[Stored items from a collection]
-- Opening Marker --
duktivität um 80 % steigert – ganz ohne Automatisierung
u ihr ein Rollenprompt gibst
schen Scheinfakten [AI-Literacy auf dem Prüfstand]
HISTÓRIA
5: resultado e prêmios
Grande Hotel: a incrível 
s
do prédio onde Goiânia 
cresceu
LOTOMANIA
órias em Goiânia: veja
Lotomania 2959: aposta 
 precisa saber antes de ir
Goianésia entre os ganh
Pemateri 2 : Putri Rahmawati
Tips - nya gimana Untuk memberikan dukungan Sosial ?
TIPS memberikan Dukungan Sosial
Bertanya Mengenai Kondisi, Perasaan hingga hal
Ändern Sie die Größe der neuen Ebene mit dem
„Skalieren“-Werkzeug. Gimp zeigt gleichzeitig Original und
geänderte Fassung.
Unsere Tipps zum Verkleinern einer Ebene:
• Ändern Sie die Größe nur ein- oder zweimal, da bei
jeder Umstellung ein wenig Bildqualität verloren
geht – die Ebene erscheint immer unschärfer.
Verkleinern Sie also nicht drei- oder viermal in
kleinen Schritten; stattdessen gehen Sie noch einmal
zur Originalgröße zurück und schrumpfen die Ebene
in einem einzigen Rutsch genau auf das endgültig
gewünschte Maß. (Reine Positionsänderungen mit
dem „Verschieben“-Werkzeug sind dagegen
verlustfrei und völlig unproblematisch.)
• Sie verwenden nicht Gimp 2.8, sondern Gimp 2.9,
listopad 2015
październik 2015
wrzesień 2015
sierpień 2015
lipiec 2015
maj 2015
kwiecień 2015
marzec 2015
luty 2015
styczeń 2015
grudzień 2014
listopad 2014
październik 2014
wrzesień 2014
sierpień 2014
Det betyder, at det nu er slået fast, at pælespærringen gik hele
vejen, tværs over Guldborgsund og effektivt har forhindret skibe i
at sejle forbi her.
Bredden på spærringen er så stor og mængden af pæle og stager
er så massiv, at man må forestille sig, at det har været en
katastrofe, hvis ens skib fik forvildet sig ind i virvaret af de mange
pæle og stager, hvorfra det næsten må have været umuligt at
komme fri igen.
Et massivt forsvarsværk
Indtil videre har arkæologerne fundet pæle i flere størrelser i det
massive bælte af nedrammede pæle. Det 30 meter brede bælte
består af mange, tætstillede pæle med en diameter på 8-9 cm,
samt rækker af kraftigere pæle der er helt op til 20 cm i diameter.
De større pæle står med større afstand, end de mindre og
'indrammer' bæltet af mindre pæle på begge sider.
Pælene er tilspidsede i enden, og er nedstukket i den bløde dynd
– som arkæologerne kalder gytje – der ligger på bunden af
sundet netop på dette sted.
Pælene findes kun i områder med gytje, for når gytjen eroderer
-- Closing Marker --
Return, word for word, the stretch of lines from the start of the records through the line that contains "kleinen Schritten; stattdessen", including both the first line and that final line.

duktivität um 80 % steigert – ganz ohne Automatisierung
u ihr ein Rollenprompt gibst
schen Scheinfakten [AI-Literacy auf dem Prüfstand]
HISTÓRIA
5: resultado e prêmios
Grande Hotel: a incrível 
s
do prédio onde Goiânia 
cresceu
LOTOMANIA
órias em Goiânia: veja
Lotomania 2959: aposta 
 precisa saber antes de ir
Goianésia entre os ganh
Pemateri 2 : Putri Rahmawati
Tips - nya gimana Untuk memberikan dukungan Sosial ?
TIPS memberikan Dukungan Sosial
Bertanya Mengenai Kondisi, Perasaan hingga hal
Ändern Sie die Größe der neuen Ebene mit dem
„Skalieren“-Werkzeug. Gimp zeigt gleichzeitig Original und
geänderte Fassung.
Unsere Tipps zum Verkleinern einer Ebene:
• Ändern Sie die Größe nur ein- oder zweimal, da bei
jeder Umstellung ein wenig Bildqualität verloren
geht – die Ebene erscheint immer unschärfer.
Verkleinern Sie also nicht drei- oder viermal in
kleinen Schritten; stattdessen gehen Sie noch einmal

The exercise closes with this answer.